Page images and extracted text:

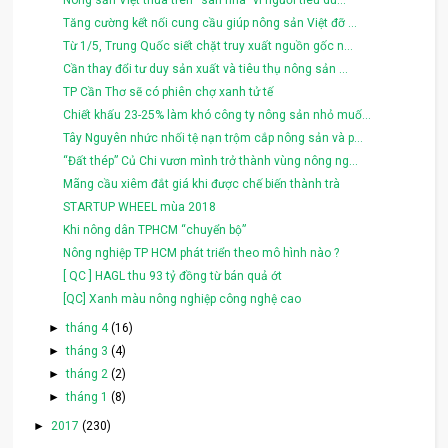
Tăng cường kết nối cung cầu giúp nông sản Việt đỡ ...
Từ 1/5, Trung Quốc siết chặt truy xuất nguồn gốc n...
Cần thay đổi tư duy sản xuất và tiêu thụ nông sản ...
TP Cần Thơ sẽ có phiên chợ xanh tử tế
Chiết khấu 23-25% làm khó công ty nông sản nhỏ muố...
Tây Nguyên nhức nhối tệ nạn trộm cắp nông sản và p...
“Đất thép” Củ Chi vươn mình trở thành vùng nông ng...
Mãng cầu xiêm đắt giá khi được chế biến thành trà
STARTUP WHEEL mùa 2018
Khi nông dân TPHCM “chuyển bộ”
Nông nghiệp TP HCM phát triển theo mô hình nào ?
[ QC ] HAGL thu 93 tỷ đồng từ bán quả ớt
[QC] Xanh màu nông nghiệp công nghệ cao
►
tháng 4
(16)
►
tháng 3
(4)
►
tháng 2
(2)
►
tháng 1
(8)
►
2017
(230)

_WHAT THE TASK REQUIRES_
Reproduce every line of the data above, exactly as it stands, but not the pictures.

_TASK OUTPUT_
Tăng cường kết nối cung cầu giúp nông sản Việt đỡ ...
Từ 1/5, Trung Quốc siết chặt truy xuất nguồn gốc n...
Cần thay đổi tư duy sản xuất và tiêu thụ nông sản ...
TP Cần Thơ sẽ có phiên chợ xanh tử tế
Chiết khấu 23-25% làm khó công ty nông sản nhỏ muố...
Tây Nguyên nhức nhối tệ nạn trộm cắp nông sản và p...
“Đất thép” Củ Chi vươn mình trở thành vùng nông ng...
Mãng cầu xiêm đắt giá khi được chế biến thành trà
STARTUP WHEEL mùa 2018
Khi nông dân TPHCM “chuyển bộ”
Nông nghiệp TP HCM phát triển theo mô hình nào ?
[ QC ] HAGL thu 93 tỷ đồng từ bán quả ớt
[QC] Xanh màu nông nghiệp công nghệ cao
►
tháng 4
(16)
►
tháng 3
(4)
►
tháng 2
(2)
►
tháng 1
(8)
►
2017
(230)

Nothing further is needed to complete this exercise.